[Stored data entries]
_ _ _ _ _
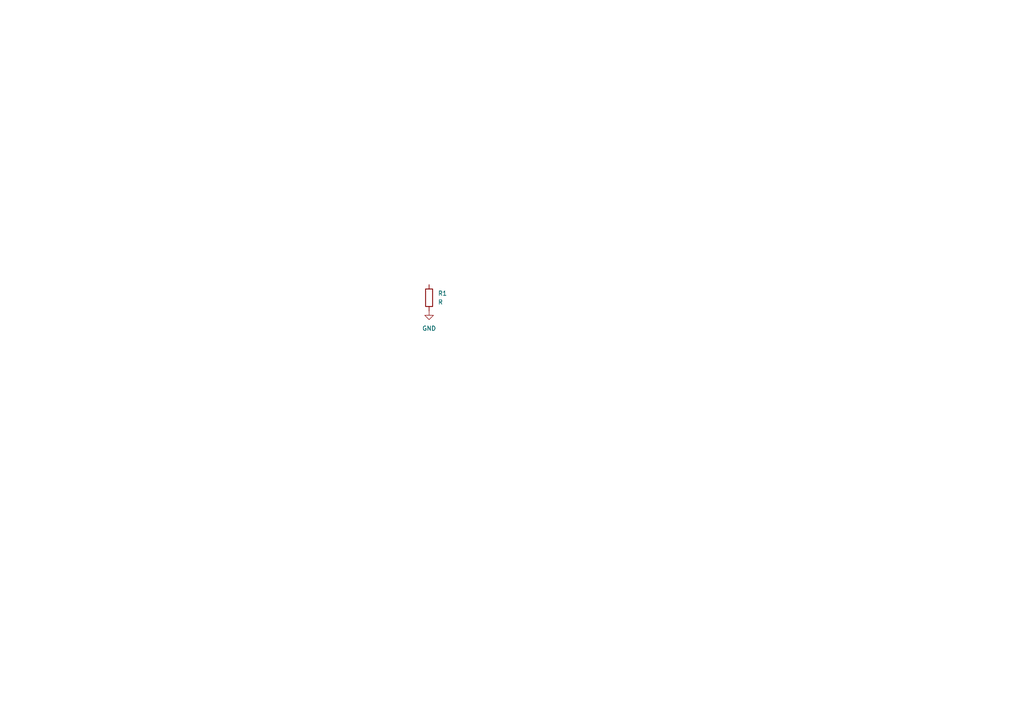
<source format=kicad_sch>
(kicad_sch (version 20211123) (generator eeschema)

  (uuid 18f653e3-48e1-4af5-9ae5-41c85215e41a)

  (paper "A4")

  


  (symbol (lib_id "power:GND") (at 124.46 90.17 0) (unit 1)
    (in_bom yes) (on_board yes) (fields_autoplaced)
    (uuid 2b1d3198-d89f-4b9e-b7f2-369baf76ea63)
    (property "Reference" "#PWR0101" (id 0) (at 124.46 96.52 0)
      (effects (font (size 1.27 1.27)) hide)
    )
    (property "Value" "GND" (id 1) (at 124.46 95.25 0))
    (property "Footprint" "" (id 2) (at 124.46 90.17 0)
      (effects (font (size 1.27 1.27)) hide)
    )
    (property "Datasheet" "" (id 3) (at 124.46 90.17 0)
      (effects (font (size 1.27 1.27)) hide)
    )
    (pin "1" (uuid 394c058a-1873-4bad-b273-8f72b4625f49))
  )

  (symbol (lib_id "Device:R") (at 124.46 86.36 0) (unit 1)
    (in_bom yes) (on_board yes) (fields_autoplaced)
    (uuid 423f48b3-095a-4b0e-9ffc-e496761429cc)
    (property "Reference" "R1" (id 0) (at 127 85.0899 0)
      (effects (font (size 1.27 1.27)) (justify left))
    )
    (property "Value" "R" (id 1) (at 127 87.6299 0)
      (effects (font (size 1.27 1.27)) (justify left))
    )
    (property "Footprint" "Resistor_SMD:R_1206_3216Metric" (id 2) (at 122.682 86.36 90)
      (effects (font (size 1.27 1.27)) hide)
    )
    (property "Datasheet" "~" (id 3) (at 124.46 86.36 0)
      (effects (font (size 1.27 1.27)) hide)
    )
    (pin "1" (uuid 0167c0aa-0398-4c5e-866c-a930b29a9e74))
    (pin "2" (uuid 0af78498-6c77-4c77-9676-9c0671b39fba))
  )

  (sheet_instances
    (path "/" (page "1"))
  )

  (symbol_instances
    (path "/2b1d3198-d89f-4b9e-b7f2-369baf76ea63"
      (reference "#PWR0101") (unit 1) (value "GND") (footprint "")
    )
    (path "/423f48b3-095a-4b0e-9ffc-e496761429cc"
      (reference "R1") (unit 1) (value "R") (footprint "Resistor_SMD:R_1206_3216Metric")
    )
  )
)

</source>
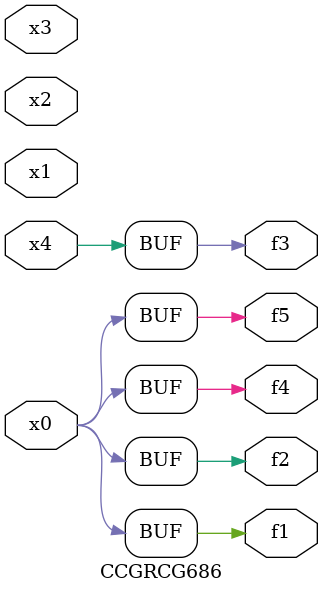
<source format=v>
module CCGRCG686(
	input x0, x1, x2, x3, x4,
	output f1, f2, f3, f4, f5
);
	assign f1 = x0;
	assign f2 = x0;
	assign f3 = x4;
	assign f4 = x0;
	assign f5 = x0;
endmodule

</source>
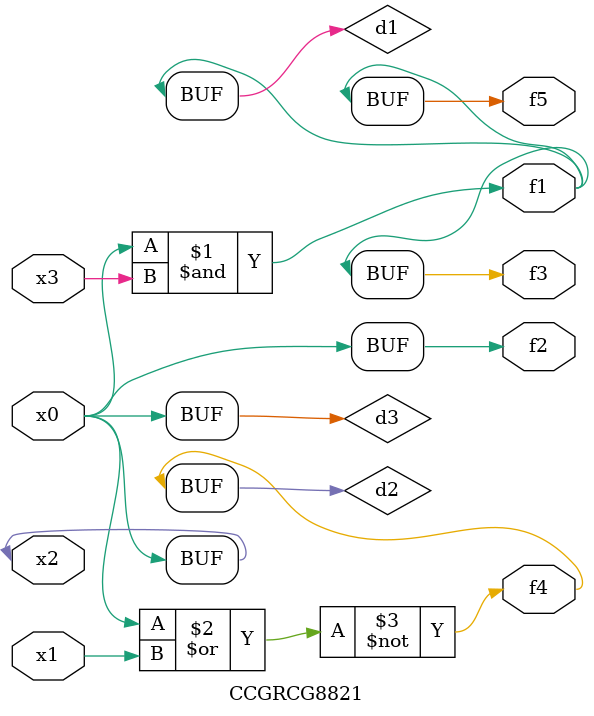
<source format=v>
module CCGRCG8821(
	input x0, x1, x2, x3,
	output f1, f2, f3, f4, f5
);

	wire d1, d2, d3;

	and (d1, x2, x3);
	nor (d2, x0, x1);
	buf (d3, x0, x2);
	assign f1 = d1;
	assign f2 = d3;
	assign f3 = d1;
	assign f4 = d2;
	assign f5 = d1;
endmodule

</source>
_ _ _ _ _
__TASK REQUIREMENTS__
Reproduce only the lines from the beginning of the data through the line that contains "124.46 96.52 0)", both included, and please drop the pictures.

__RESULT__
<source format=kicad_sch>
(kicad_sch (version 20211123) (generator eeschema)

  (uuid 18f653e3-48e1-4af5-9ae5-41c85215e41a)

  (paper "A4")

  


  (symbol (lib_id "power:GND") (at 124.46 90.17 0) (unit 1)
    (in_bom yes) (on_board yes) (fields_autoplaced)
    (uuid 2b1d3198-d89f-4b9e-b7f2-369baf76ea63)
    (property "Reference" "#PWR0101" (id 0) (at 124.46 96.52 0)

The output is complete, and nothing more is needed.